CBP already collects photographs on arrival at most airports, but exit coverage has remained patchy— limited primarily to select terminals where airlines volunteered gate-area space. By extending the program nationwide and eliminating exemptions for children under 14 and seniors over 79, DHS says it can close longstanding security gaps, better detect identity fraud and more accurately measure visa overstays. Officials estimate the rule will add fewer than 20 seconds to the average departure inspection and will cost carriers little because CBP will supply or finance the camera equipment.

For corporations that routinely move foreign talent in and out of the United States, the change means every non-citizen employee— even green-card holders—will leave a facial record each time they travel. Global mobility managers will need to review assignment agreements and privacy notices, especially for EU employees protected by the General Data Protection Regulation. Companies that stagger rotations through busy holiday periods should also brace for potential congestion during the initial rollout as officers and airlines troubleshoot new scanners.
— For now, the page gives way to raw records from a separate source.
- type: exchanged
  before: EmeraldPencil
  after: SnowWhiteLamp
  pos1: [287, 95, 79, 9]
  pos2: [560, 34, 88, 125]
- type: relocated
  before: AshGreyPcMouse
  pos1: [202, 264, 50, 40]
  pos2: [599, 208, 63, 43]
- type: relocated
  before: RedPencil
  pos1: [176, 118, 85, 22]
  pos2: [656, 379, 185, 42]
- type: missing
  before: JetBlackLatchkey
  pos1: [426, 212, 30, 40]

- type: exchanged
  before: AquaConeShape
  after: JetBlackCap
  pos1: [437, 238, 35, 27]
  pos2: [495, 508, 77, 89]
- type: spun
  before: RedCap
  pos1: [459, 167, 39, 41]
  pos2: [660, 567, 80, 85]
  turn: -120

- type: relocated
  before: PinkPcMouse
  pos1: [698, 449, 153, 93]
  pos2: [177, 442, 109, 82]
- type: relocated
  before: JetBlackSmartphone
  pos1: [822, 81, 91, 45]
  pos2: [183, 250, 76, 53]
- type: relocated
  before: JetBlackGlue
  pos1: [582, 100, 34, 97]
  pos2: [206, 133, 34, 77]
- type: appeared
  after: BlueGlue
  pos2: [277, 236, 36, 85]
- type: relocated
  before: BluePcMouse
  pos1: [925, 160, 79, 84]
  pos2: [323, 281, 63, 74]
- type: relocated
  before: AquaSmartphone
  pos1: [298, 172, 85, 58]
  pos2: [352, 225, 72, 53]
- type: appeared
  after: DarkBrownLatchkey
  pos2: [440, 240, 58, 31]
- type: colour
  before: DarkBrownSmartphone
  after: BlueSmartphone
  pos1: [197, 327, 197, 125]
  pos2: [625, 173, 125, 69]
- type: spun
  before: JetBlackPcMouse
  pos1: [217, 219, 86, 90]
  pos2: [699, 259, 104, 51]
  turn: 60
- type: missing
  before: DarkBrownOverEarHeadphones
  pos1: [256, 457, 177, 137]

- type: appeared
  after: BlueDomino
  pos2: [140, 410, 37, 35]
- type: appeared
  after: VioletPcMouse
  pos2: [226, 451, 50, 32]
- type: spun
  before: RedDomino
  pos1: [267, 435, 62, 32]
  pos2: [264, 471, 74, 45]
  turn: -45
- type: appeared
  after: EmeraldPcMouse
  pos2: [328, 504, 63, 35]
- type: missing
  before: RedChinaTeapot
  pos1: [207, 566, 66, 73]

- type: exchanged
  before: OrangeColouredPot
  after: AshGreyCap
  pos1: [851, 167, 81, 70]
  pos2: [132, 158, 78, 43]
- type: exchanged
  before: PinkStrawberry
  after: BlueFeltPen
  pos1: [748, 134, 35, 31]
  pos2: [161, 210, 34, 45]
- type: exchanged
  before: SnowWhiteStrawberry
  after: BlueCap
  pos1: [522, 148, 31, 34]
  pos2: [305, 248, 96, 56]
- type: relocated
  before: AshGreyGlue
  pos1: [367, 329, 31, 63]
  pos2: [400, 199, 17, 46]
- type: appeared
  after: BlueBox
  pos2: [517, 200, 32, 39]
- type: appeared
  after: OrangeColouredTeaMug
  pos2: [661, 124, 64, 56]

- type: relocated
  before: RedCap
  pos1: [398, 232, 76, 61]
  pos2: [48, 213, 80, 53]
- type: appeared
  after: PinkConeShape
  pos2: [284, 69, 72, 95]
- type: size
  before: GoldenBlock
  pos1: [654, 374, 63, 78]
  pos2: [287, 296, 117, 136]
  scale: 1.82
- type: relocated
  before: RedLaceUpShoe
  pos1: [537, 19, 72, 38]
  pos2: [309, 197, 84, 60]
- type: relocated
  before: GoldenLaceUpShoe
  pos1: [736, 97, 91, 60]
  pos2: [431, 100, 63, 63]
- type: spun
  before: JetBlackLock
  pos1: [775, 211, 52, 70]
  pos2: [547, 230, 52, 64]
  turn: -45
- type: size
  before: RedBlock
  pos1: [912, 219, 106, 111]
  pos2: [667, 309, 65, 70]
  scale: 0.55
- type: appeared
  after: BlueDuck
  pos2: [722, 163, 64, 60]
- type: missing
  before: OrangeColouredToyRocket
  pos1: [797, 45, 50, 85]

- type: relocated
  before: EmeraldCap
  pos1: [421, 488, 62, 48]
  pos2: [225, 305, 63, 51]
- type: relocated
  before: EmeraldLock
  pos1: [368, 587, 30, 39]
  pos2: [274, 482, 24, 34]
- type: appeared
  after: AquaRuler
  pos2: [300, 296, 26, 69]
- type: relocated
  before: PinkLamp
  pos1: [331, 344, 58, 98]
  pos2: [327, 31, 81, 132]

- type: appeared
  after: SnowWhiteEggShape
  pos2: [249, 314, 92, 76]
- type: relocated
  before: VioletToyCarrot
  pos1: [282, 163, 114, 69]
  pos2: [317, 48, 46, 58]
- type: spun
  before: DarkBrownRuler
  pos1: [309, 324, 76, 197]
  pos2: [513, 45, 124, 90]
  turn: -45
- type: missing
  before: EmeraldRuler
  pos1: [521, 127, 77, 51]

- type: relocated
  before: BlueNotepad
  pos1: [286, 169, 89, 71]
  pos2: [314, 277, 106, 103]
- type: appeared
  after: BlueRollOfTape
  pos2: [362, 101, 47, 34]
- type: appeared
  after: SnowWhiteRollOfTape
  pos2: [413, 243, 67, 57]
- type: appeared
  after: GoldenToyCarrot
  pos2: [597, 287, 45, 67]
The privacy community is already signaling litigation. Advocates argue the rule exceeds DHS’s statutory authority over lawful permanent residents and risks racial-bias errors inherent in face-matching algorithms. CBP counters that images will ordinarily be deleted within 12 hours unless flagged for enforcement matches, and says it is pursuing independent accuracy audits. Regardless of court challenges, employers should prepare assignees by updating travel FAQs, reminding staff that refusal to be photographed could trigger secondary inspection, and suggesting extra connection time at land crossings, where infrastructure remains rudimentary.

In the longer run, global companies may see benefits. A consistent exit record will make it easier to prove maintenance of L-1, O-1 or E-2 status and to document brief trips abroad for green-card residence calculations. The data will also feed DHS’s overstays report, which shapes future visa-waiver eligibility— a critical factor for business visitors from Europe, Japan and, newly, Romania.